What are the evaluation criteria requirements for a data quality tool and what are the gaping holes which despite implementing these kinds of tools still often results in failure of data cleansing and quality projects. From a technical perspective a DQM application should:
(1) Extracts, parsing and data connectivity
The first step of this kind of application is to either connect to the data or get the data loaded in to the application. There are multiple ways data can get loaded in to the application or the ability to connect and view the data. This also includes the ability to parse or split data fields.
(2) Data profiling
Once the application has or has access to the data the first step of the DQM process is to perform some level of data profiling which would include running statistics on the data (min/max, average, number of missing attributes) including determining relationships between the data. This should also include the ability to verify the accuracy of certain columns such as e-mail addresses, phone numbers etc. as well as the availability of reference libraries such as postal codes, spelling accuracy.
(3) Cleansing and standardization
Data cleansing involves both using seeded automated cleansing functionalities such as date standardization, eliminating spaces, transform functions (such as replacing 1 for F and 2 for M), calculating values, identifying incorrect location names referencing external libraries as well as defining standard rule sets and data normalization which will help the identification of missing or incorrect information. This also includes the ability to manually adjust information.
Deduping records involve leveraging a variety or combination of fields and algorithms to identify, merge and clean up records. Duplicate records can be the result of poor data entry procedures, merging of applications, company mergers or many other reasons. You should ensure that not only addresses are deduped but that any data can be assessed for duplication. Once a suspect duplicate record is identified the process for actually merging the record needs to be clarified which could include automated rules to select which attributes are to be prioritized and/or manual process to clean up the duplication.
(5) Load and export
Ability of the application to export the data in a variety of formats, connect to databases or data stores to drop either full data or incrementally.

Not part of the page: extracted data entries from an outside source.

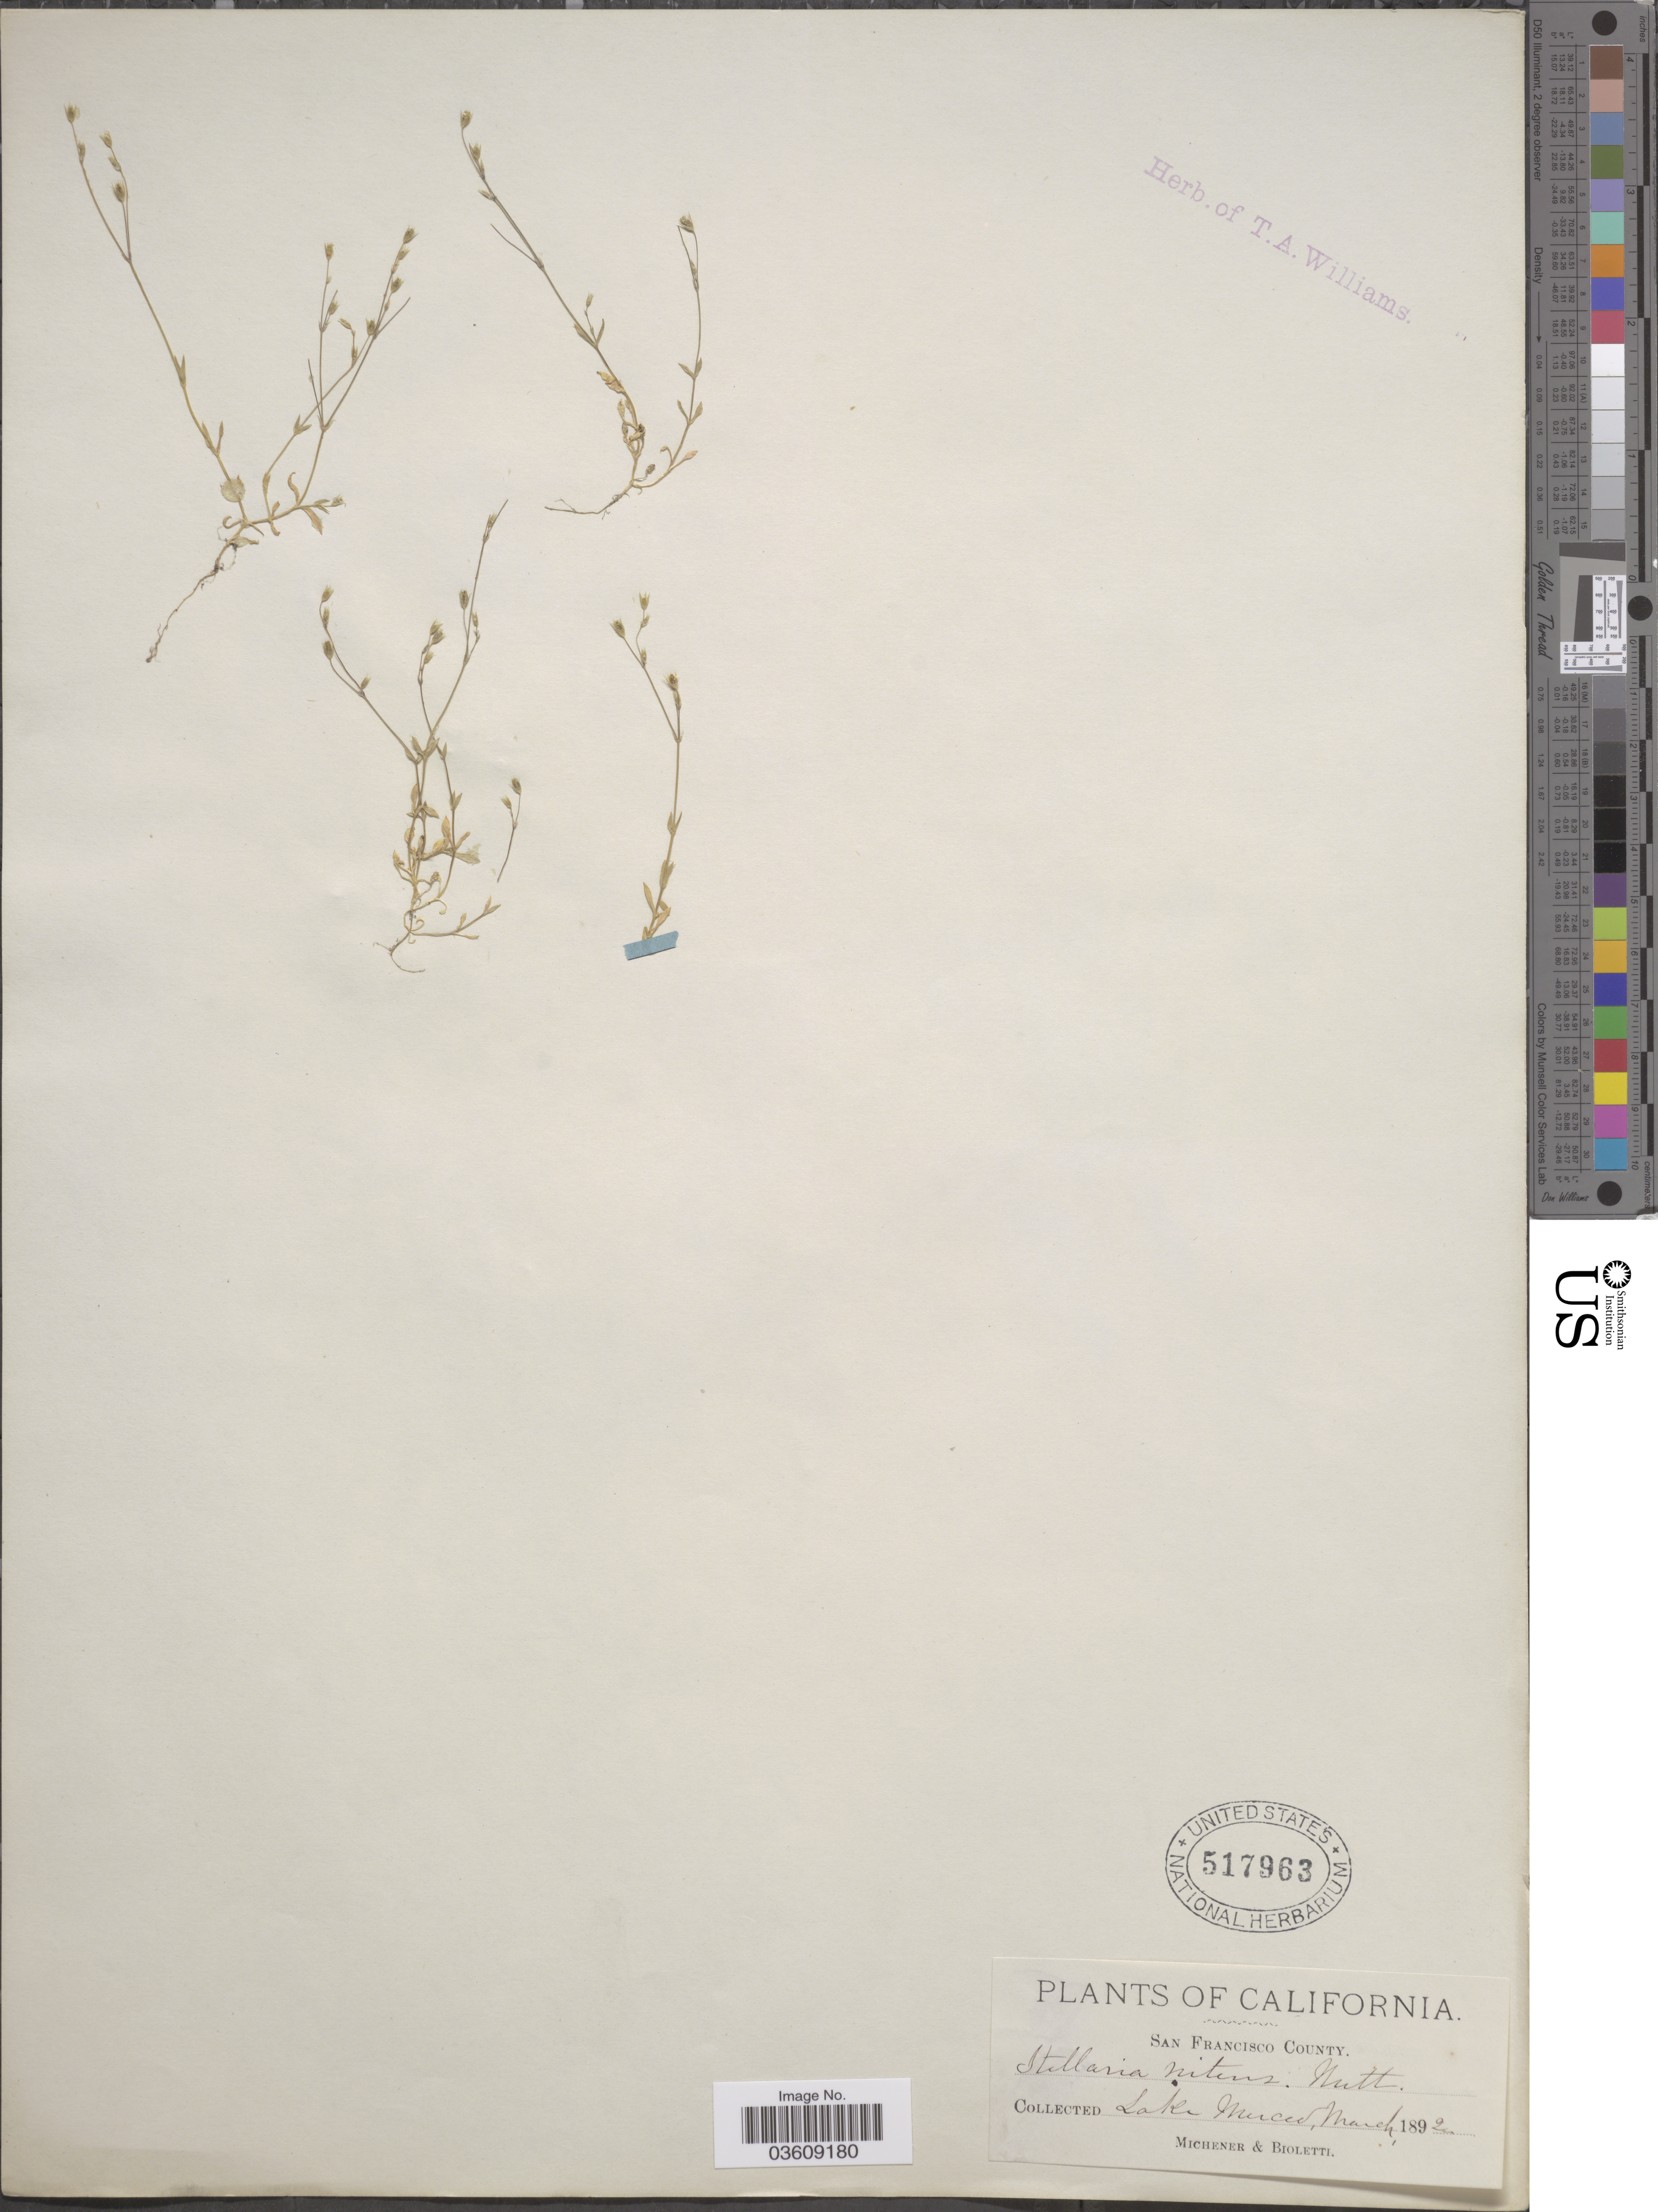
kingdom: Plantae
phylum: Tracheophyta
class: Magnoliopsida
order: Caryophyllales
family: Caryophyllaceae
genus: Stellaria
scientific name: Stellaria nitens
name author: Nutt.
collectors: -. Michener & -- Bioletti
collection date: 1892-03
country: United States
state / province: California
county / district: San Francisco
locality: San Francisco County. Lake Merced.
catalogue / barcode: US 517963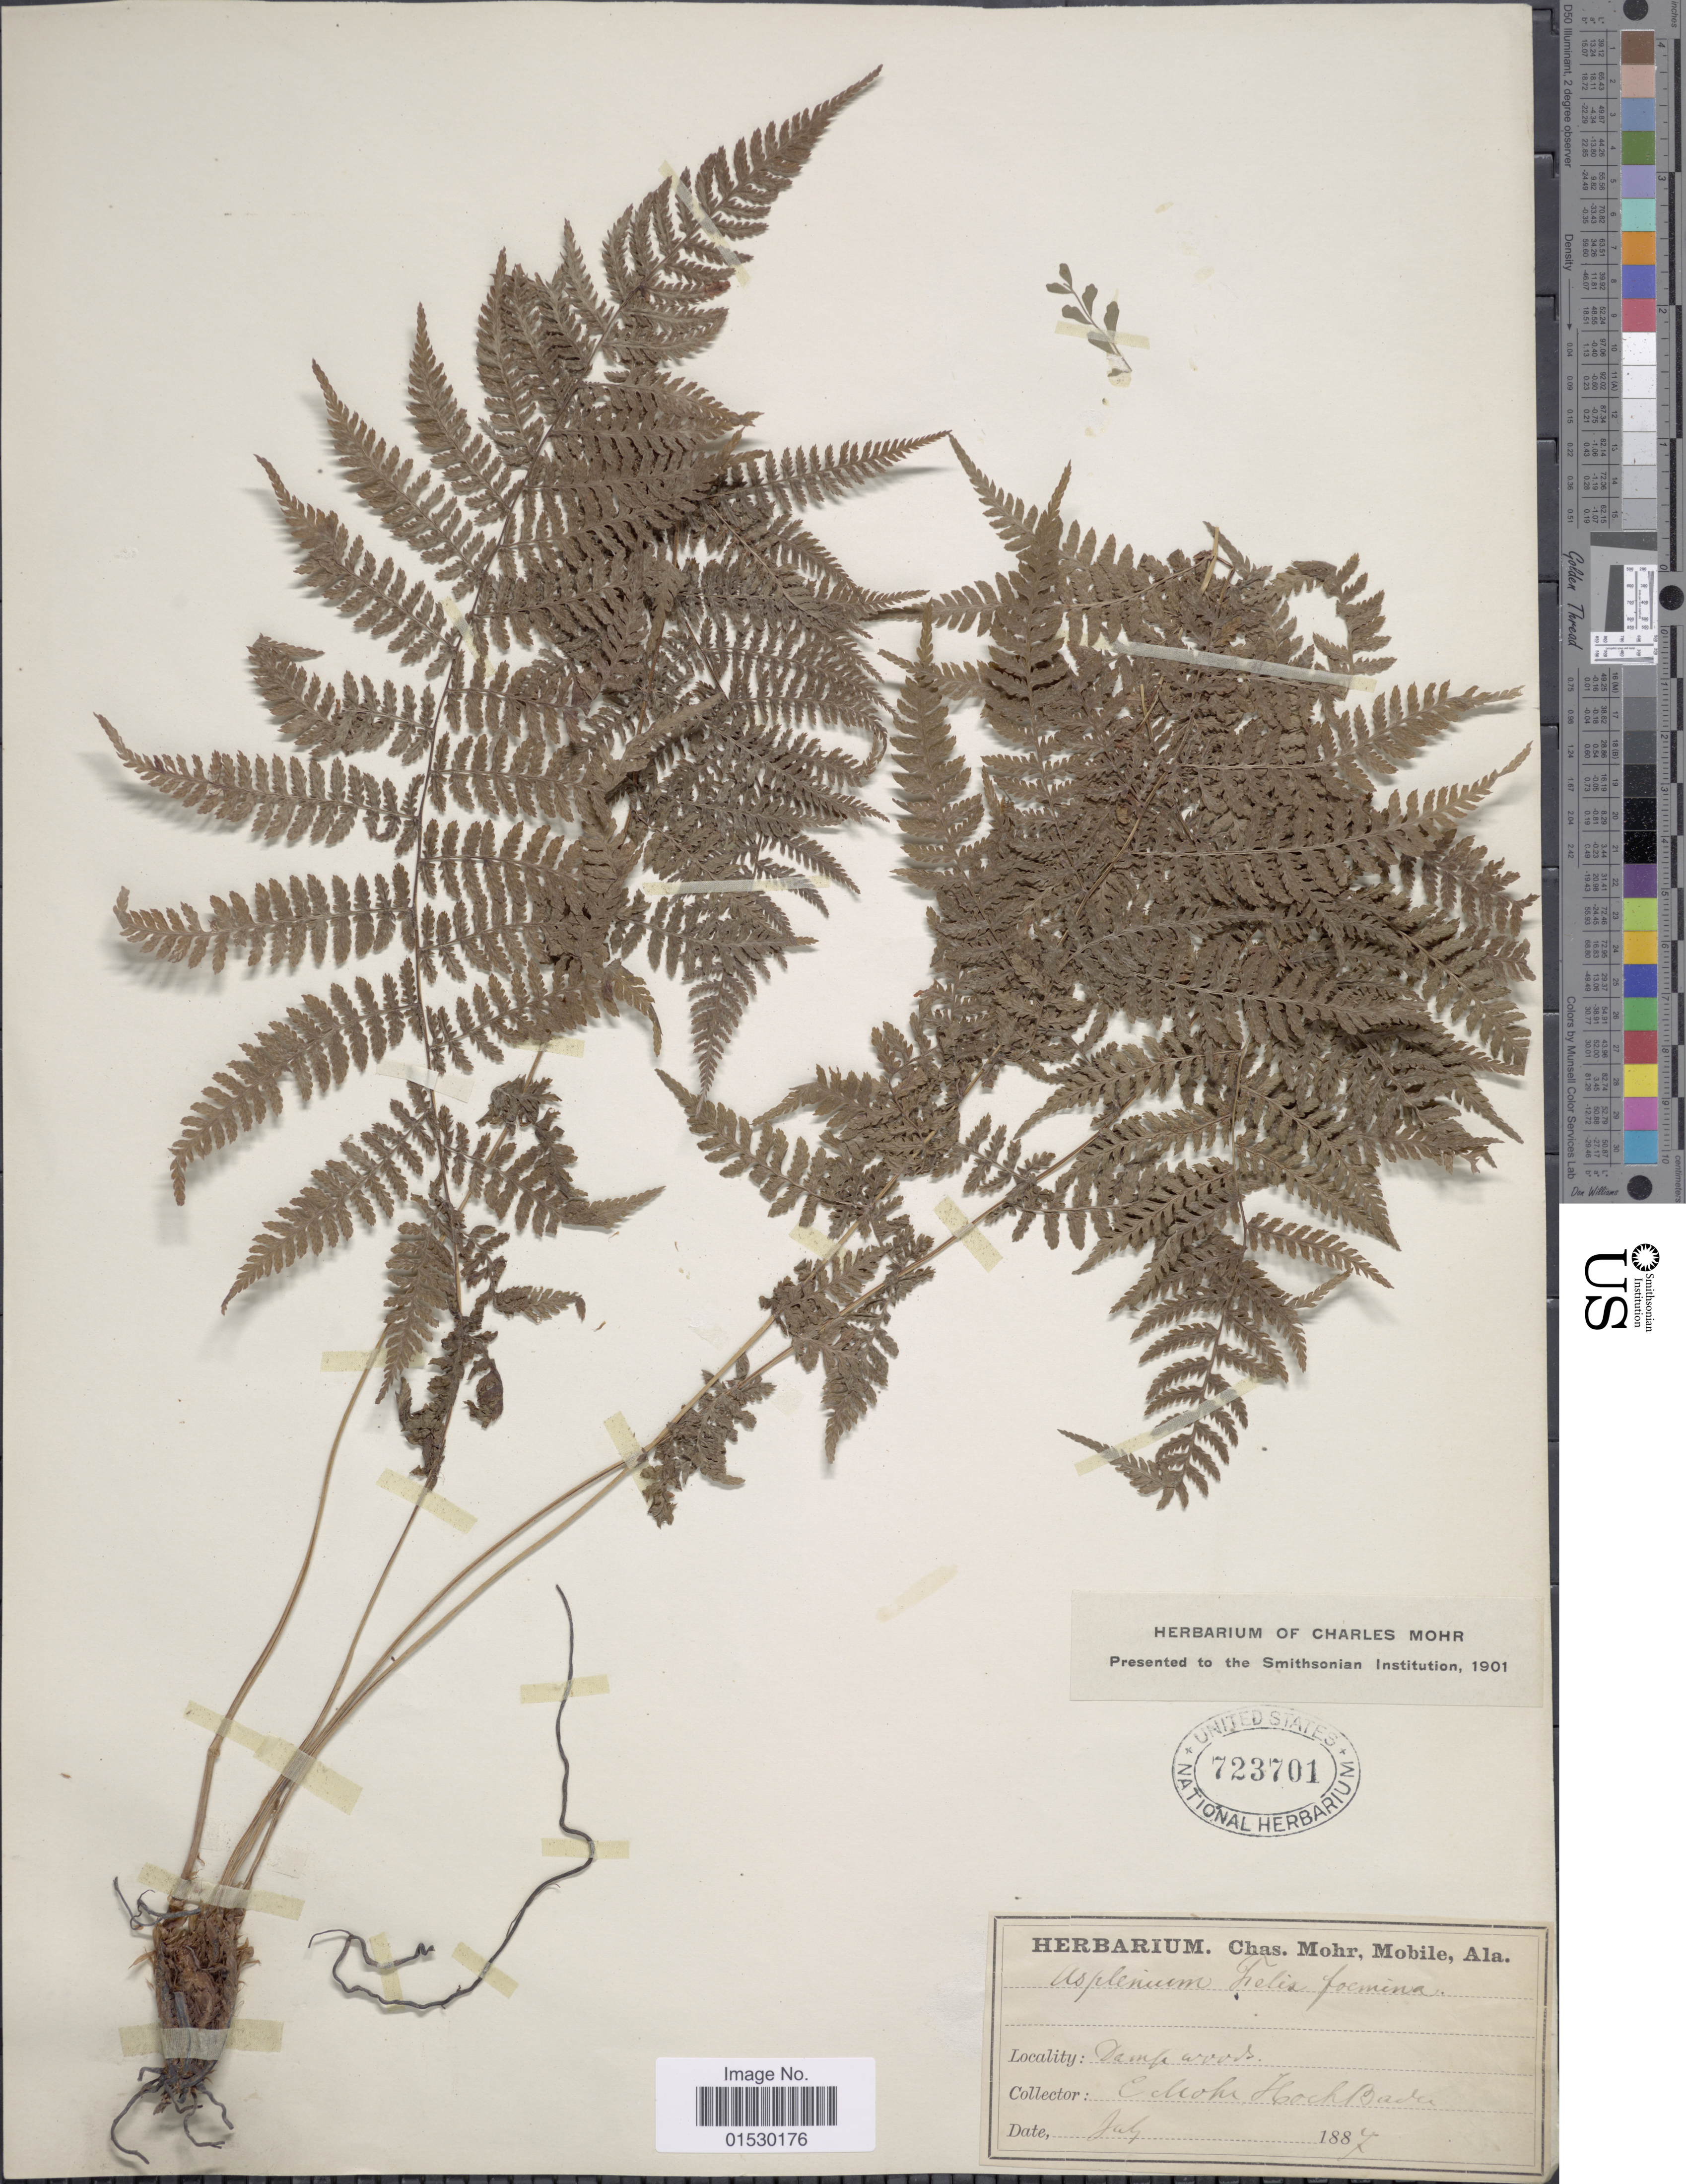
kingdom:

New emerging capabilities in DQM applications.
DQM tools are typically designed and built by engineers. Making a data quality project successful is not only the technical aspects of analyzing and cleaning the data but several other aspects. What a few new DQL applications are incorporating in to the application tool set includes areas which are more related to the management of the project and processes either on a one-time of continuing basis. These types of new capabilities can be just as important for successfully getting through a data cleaning or quality project:
(1) Automated task management of stakeholders and data owners
These types of processes or projects usually involve a large set of internal as well as external stakeholders. Managing this through spreadsheets and emails can be a daunting and complex affaire. Applications, which can automate parts of this process, can add significant value and predictability of success of the project. This could be from simple things like monitoring adherence to standards defined and throwing exceptions/tasks to specific users or data owners when violated or coordinating large scale validation directly with external parties such as requesting updated tax exemption certificates or addresses directly.
(2) Data flexibility – ability to handle any data
Some DQM applications are highly specialized to manage only address verification or part/SKU cleansing. The DQM application should be able to handle any type of MDM (master data) or transactional data with flexible rule definitions.
(3) Big Data cleansing
Big Data files can come in structured, semi-structured and completely unstructured formats. Standardizing and automating the cleansing of this data can be necessary on a continuous basis. This emerging process of cleaning up large amounts of data requires automated transformation rules, which can be applied unstructured, formats.
(4) Data governance and adherence monitoring
Data governance and monitoring adherence is a key aspect of being able to maintain accuracy and cleanliness of the data. Many applications are unable to enforce business rules, which is desired from a structural perspective. Some DQM applications can be used to monitoring the data governance processes for requesting new attributes or values and exception monitoring to achieve a higher level of quality of your information.
(5) Project status reporting
A typical data quality management or conversion project goes through a series of steps and phases involving a large set of stakeholders. Appropriate allocation of responsibility, progress on cleansing and inter-dependency of tasks is a complex process and some applications are starting to take on these types of collaborative functionalities as well.